Data from clients suggest larger pharmaceutical projects transition from small research samples to kilo-scale campaigns in months, not years. Our business experience shows those who communicate early about scale or regulatory transitions receive faster, more targeted technical support and lower total project risk. Industry trends reinforce this: Process simplicity, reliable impurity profiles, and responsive customer service now matter more than headline pricing when hitting project targets.
Occasionally, we field questions regarding environmental controls and sustainability for the route. We maintain full batch records for solvent use, waste management, and cleaning validation, ready to share with groups seeking green chemistry credentials or internal compliance checks. Improvements such as solvent recycling, batch water minimization, and process intensification have only sharpened product delivery reliability and reduced lost time for clean-out or requalification. Downstream impacts—the difference between a failed lot and a successful downstream coupling—depend on diligent process maintenance and frank communication.

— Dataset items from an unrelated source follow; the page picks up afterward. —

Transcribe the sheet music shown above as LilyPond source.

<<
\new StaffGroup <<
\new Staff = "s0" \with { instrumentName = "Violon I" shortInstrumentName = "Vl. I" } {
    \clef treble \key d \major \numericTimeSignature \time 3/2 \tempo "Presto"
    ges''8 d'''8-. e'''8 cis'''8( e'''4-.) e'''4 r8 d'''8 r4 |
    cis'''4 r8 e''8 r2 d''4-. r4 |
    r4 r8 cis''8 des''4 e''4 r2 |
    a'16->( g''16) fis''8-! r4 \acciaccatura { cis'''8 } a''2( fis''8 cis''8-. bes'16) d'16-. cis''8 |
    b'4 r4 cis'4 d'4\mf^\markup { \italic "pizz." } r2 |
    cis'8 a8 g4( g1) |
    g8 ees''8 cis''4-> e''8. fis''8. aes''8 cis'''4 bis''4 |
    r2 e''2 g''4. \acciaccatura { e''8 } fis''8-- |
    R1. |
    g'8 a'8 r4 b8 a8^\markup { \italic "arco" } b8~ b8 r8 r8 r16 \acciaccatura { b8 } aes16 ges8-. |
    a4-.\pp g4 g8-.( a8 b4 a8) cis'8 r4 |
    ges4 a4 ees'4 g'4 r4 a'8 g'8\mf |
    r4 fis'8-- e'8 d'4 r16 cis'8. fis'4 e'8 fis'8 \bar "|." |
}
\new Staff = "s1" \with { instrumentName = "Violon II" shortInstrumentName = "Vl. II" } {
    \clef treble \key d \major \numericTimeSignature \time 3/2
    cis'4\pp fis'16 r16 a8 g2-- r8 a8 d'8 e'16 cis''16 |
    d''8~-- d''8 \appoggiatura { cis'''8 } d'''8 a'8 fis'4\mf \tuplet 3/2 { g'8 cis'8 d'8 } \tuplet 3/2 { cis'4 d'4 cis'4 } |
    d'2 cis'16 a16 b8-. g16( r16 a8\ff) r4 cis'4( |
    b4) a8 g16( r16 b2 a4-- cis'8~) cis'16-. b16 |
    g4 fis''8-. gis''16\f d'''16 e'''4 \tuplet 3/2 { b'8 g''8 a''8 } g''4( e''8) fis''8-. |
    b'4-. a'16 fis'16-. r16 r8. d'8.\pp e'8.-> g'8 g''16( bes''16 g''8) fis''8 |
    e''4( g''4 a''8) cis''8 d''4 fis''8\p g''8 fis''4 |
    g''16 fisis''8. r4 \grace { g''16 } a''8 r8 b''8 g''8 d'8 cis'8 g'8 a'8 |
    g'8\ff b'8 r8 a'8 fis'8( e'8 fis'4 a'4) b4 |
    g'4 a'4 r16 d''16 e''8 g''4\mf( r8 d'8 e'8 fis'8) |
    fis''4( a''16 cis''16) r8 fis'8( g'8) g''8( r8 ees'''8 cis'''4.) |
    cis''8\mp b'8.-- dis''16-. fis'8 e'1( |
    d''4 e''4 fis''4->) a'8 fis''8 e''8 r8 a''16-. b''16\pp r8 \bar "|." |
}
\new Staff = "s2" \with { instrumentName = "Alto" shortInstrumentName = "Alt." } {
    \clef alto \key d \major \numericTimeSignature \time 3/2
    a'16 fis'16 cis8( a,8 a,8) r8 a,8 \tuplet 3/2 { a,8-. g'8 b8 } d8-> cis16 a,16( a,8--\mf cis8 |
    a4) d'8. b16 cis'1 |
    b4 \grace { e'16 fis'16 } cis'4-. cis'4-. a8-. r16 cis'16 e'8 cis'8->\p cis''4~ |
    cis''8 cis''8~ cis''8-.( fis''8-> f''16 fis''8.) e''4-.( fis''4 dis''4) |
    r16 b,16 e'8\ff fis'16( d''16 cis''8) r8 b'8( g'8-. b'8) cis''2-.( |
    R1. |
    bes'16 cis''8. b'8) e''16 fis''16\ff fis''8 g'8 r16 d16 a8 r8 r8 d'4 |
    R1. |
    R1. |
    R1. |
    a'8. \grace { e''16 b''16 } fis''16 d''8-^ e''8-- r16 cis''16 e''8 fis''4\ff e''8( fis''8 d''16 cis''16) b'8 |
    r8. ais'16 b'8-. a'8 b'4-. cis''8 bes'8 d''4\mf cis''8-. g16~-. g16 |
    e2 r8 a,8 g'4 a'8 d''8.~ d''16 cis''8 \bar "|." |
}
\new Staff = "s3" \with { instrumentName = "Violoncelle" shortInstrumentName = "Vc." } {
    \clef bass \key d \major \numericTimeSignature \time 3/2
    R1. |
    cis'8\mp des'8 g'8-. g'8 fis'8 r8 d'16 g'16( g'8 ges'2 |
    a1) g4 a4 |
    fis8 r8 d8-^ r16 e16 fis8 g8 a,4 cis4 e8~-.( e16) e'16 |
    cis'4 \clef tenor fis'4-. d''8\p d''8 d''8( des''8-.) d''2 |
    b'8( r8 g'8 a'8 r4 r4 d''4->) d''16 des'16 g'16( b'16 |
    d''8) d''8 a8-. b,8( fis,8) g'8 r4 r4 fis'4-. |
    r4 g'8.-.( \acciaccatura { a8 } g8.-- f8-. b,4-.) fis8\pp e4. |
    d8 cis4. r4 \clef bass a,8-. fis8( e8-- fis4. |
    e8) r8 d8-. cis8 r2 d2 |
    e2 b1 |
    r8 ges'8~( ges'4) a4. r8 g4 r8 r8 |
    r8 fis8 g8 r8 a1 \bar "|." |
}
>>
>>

Manufacturing experience shapes every page of our product development. From trial runs to full-scale order fulfillment, every lesson cycles back to the plant and improves the next batch. Customer priorities—cleanliness, speed, direct access to expertise—get reflected in continuous upgrades. Failures aren't swept under the rug but scrutinized for process improvement. Peer review, site check-ins, and regular re-analysis of archived samples preserve long-term trust.
Looking forward, research and production requirements keep raising the bar for intermediates like 1-(2-fluorobenzyl)-1H-pyrazolo[3,4-b]pyridine-3-carbonitrile. Functional group tolerance, stability under fast-moving project conditions, and ever-higher purity challenge us with every new order. Market pressure does not let up; neither does our commitment to adapting and listening. The intrinsic complexities of nitrogen-heterocycles and fluorinated benzylic positions provoke ongoing troubleshooting and method optimization. Every incremental improvement in isolation and purity provides better tools for chemists working at the frontier of molecular innovation.
Every specification sheet or COA stands as just the starting point. Real value flows from people working hands-on with the synthesis, packing, and QA steps required. Feedback and real-world results from medicinal chemistry teams and process development projects guide what we refine next. Direct, unfiltered access to manufacturing expertise lets project teams adjust faster to changing project needs—whether that means small analytical tweaks or major process requalification. Quality for us means not just meeting a stated bar, but setting that bar higher each time. No catalogue or trading house can match the embedded experience and knowledge gained from daily manufacturing, continuous QA, and direct connection to innovators across the globe.